Donc, pour conclure et tenter de clarifier ces réflexions confuses, je dirais que l’hégémonie américaine est un phénomène structurel, alors que l’hégémonie arrogante et impériale qui est appliquée actuellement est conjoncturelle. Et je souhaite que la machine de propagande bushienne, ou la guerre éternelle contre le terrorisme, n’en fasse pas un phénomène structurel.

Bien à vous.

*Je veux dire par là que la puissance américaine représente de facto une dissuasion à toute intention d’instabilité d’envergure internationale, ne serait-ce que grâce à sa domination économique et commerciale.
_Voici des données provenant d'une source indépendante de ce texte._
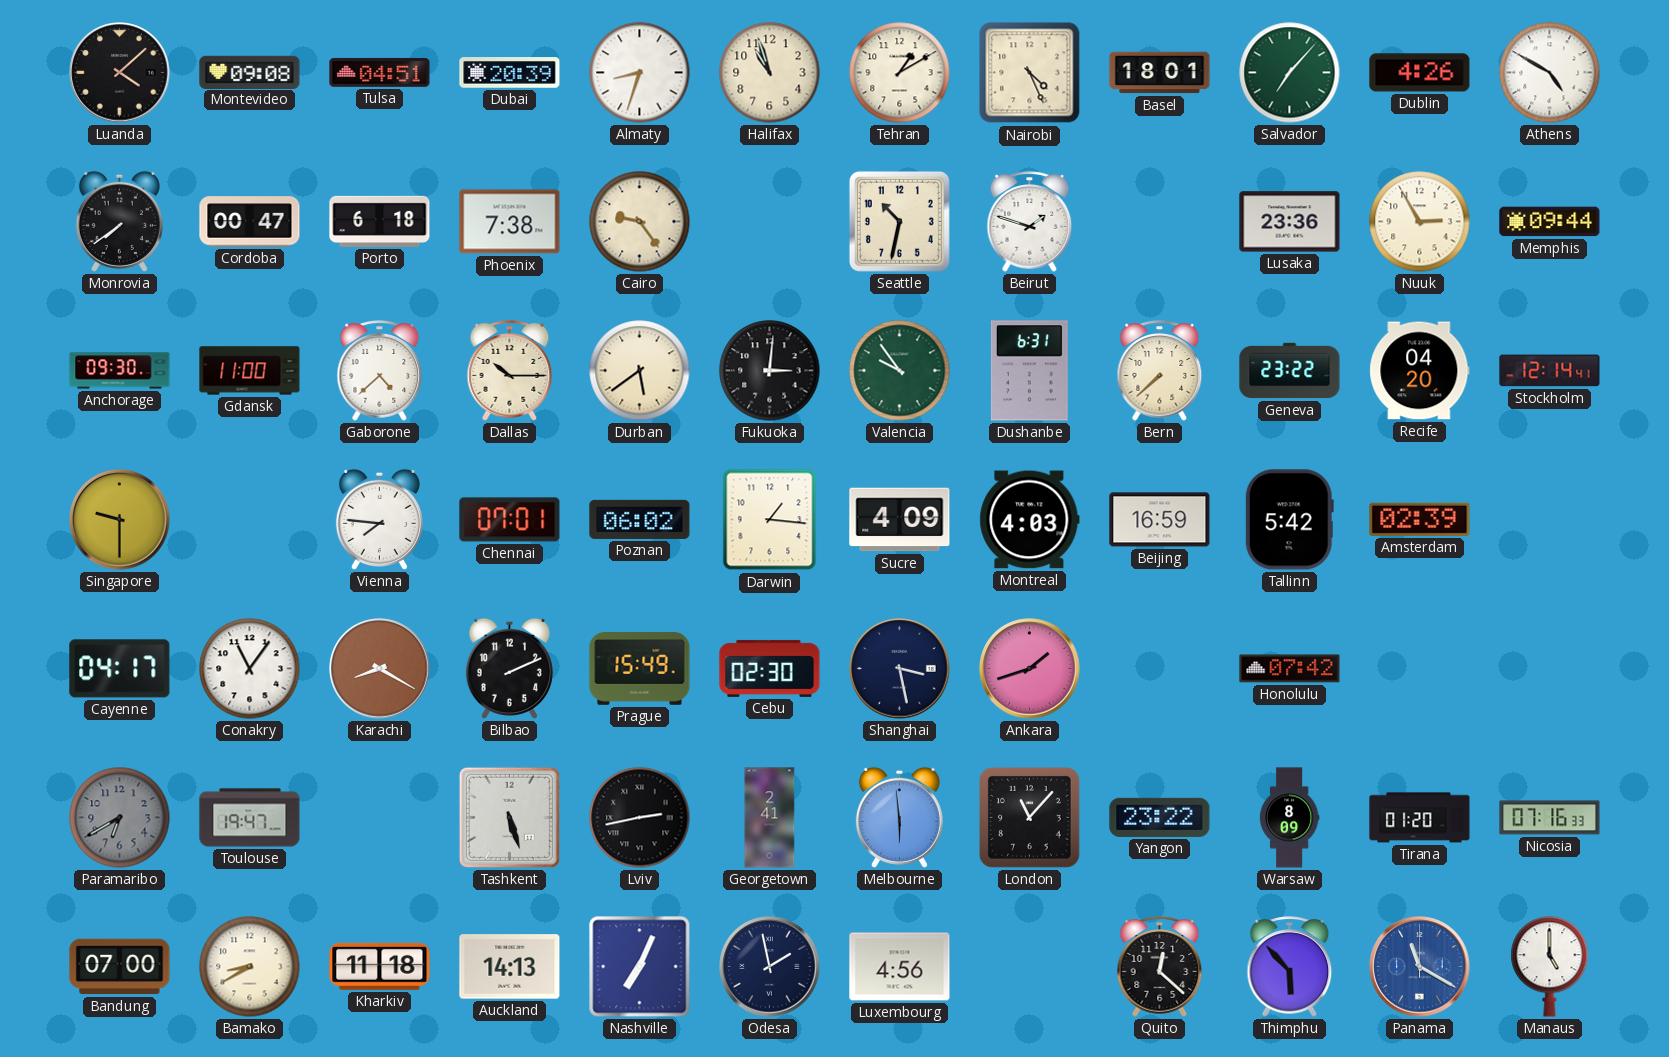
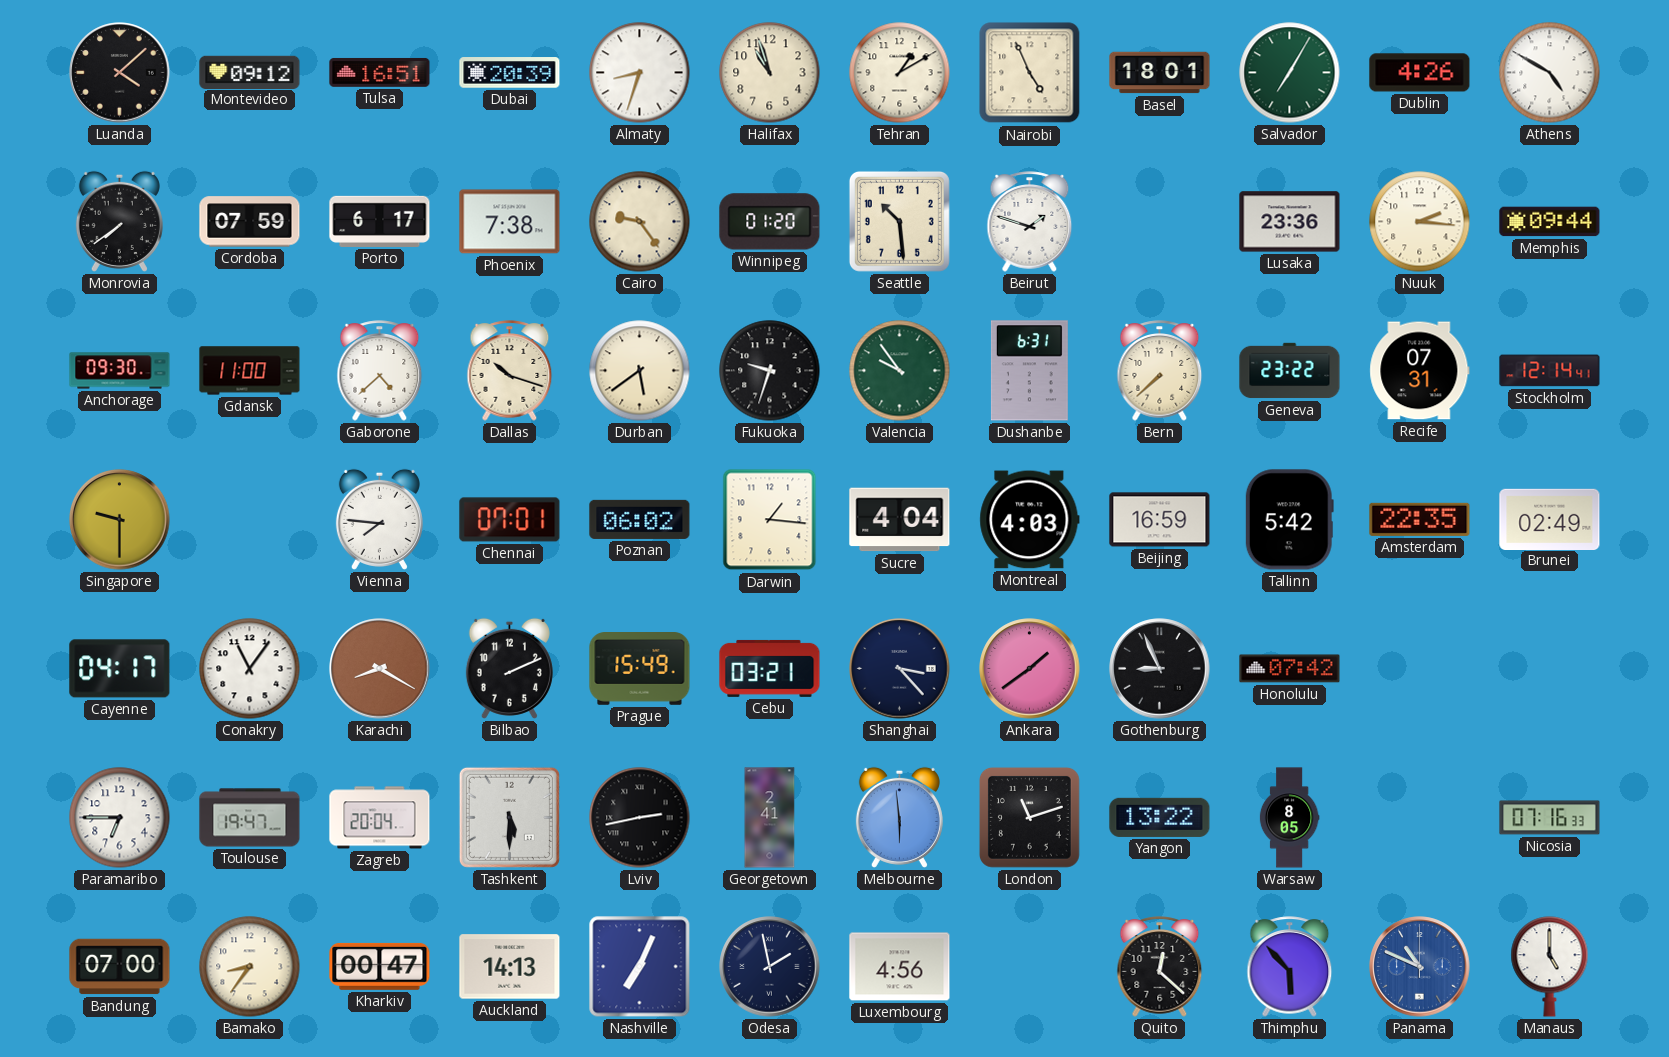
Montevideo: 09:08 -> 09:12
Tulsa: 04:51 -> 16:51
Nairobi: 4:26 -> 4:56
Salvador: 7:07 -> 7:05
Cordoba: 00:47 -> 07:59
Porto: 6:18 -> 6:17
Winnipeg: none -> 01:20
Seattle: 10:32 -> 10:29
Nuuk: 2:55 -> 2:16
Dallas: 10:15 -> 10:18
Fukuoka: 3:01 -> 9:33
Recife: 04:20 -> 07:31
Sucre: 4:09 -> 4:04
Amsterdam: 02:39 -> 22:35
Brunei: none -> 02:49
Cebu: 02:30 -> 03:21
Shanghai: 3:28 -> 3:23
Ankara: 1:42 -> 1:39
Gothenburg: none -> 8:56
Paramaribo: 6:40 -> 6:45
Paramaribo dial: grey -> white
Zagreb: none -> 20:04
Tashkent: 5:27 -> 5:30
London: 11:07 -> 11:12
Yangon: 23:22 -> 13:22
Warsaw: 8:09 -> 8:05
Tirana: 01:20 -> none
Bamako: 8:40 -> 8:36
Kharkiv: 11:18 -> 00:47
Panama: 11:20 -> 10:49
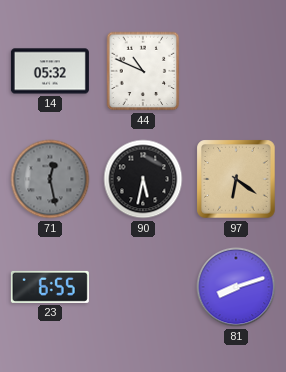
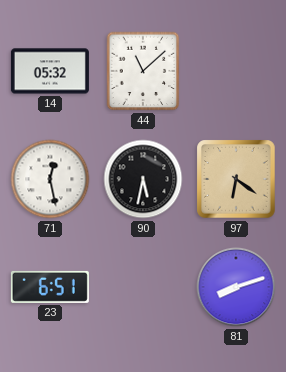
44: 10:49 -> 11:08
71 dial: grey -> white
23: 6:55 -> 6:51
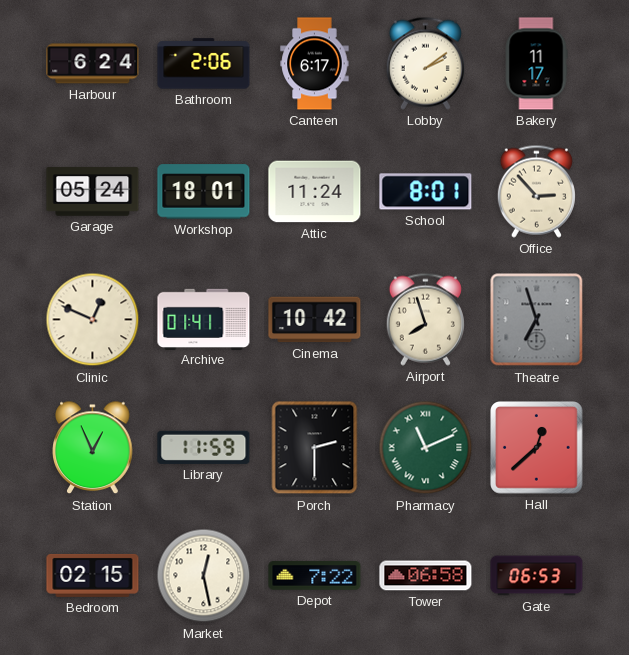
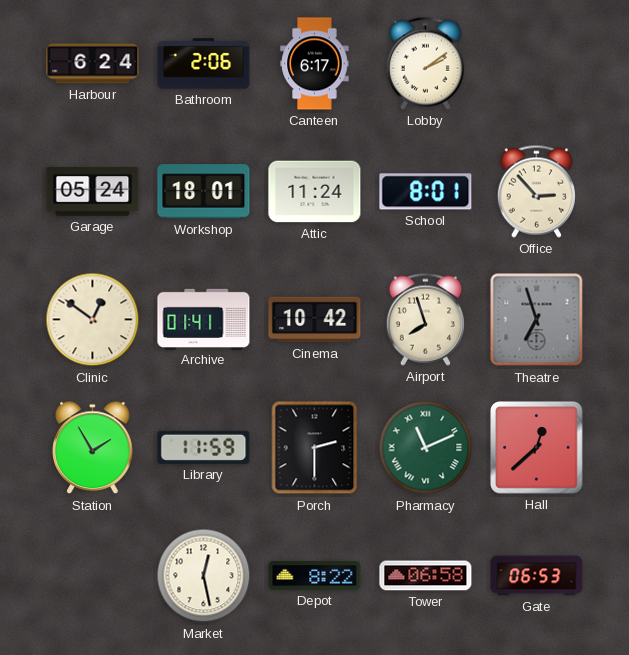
Bakery: 11:17 -> none
Clinic: 12:49 -> 12:51
Station: 12:56 -> 1:55
Bedroom: 02:15 -> none
Depot: 7:22 -> 8:22
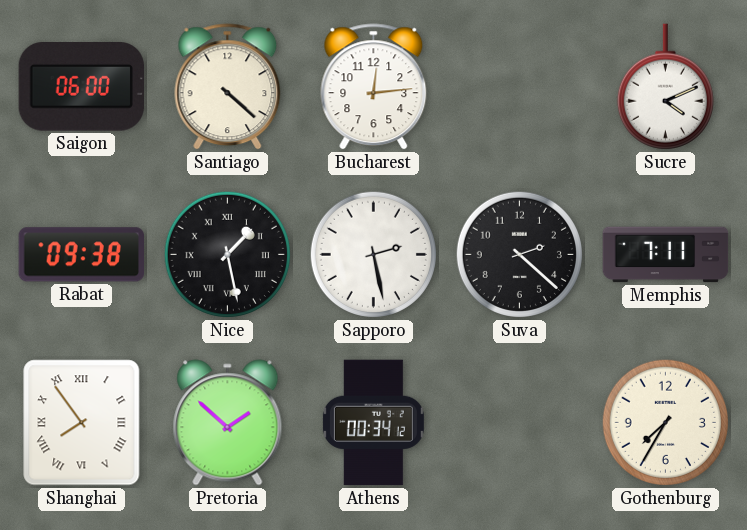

Les USA peuvent exercer des pressions énorme, comme pour le pétrole en Chine, qui dépends pour cela presque exclusivement des Etats-Unis et de leurs relations.

14/12/2002 01:10 par cicero

mais vous finissez tout de même sur un souhait :-)ce que nous souhaitons tous d’ailleurs, de gauche ou d’ailleurs. la question est de savoir si l’administration actuelle a les moyens ou pas de pousser les états unis à un point de non retour.

je dirai que sur ce sujet, il faut relire le homeland security act et le patriot act. De même il faut prêter attention à ce nouvel institut à vocation sécuritaire dirigé par le vice amiral John poindexter (un ancien des affaires iran contra). nous publierons trés prochainement un article (en cours de rédaction) sur ce dernier point. pour les deux premiers je recommande la lecture de cet excellent article sur truthout :

Homeland Security Act : The Rise of the American Police State

de même cet autre plus ancien mais toujours d’actualité :

Repeal the USA Patriot Act

15/12/2002 21:26 par Jean-Michel Hureau

"En cela, oui, démocrates et républicains sont sur la même longueur d’onde. L’Amérique doit diriger le monde. La nuance est dans la question « comment ? »."

Tout est dit !
Et si, par hasard, il y en a quelques uns qui ne veulent pas.Hein ?
Jean-Michel Hureau

10/07/2006 02:30 par Marie de Russie

Vous dites que la Russie était opposée à l’attaque de l’OTAN contre la Yougoslavie parce que cela lui faisait perdre un peu d’influence.
C’est le contraire : c’est parce que la Russie, engluée dans la contre-révolution d’Eltsine, avait déjà perdu son influence que la Yougoslavie a pu être bombardée.
Du temps de l’URSS, jamais l’OTAN n’aurait touché à la Yougoslavie.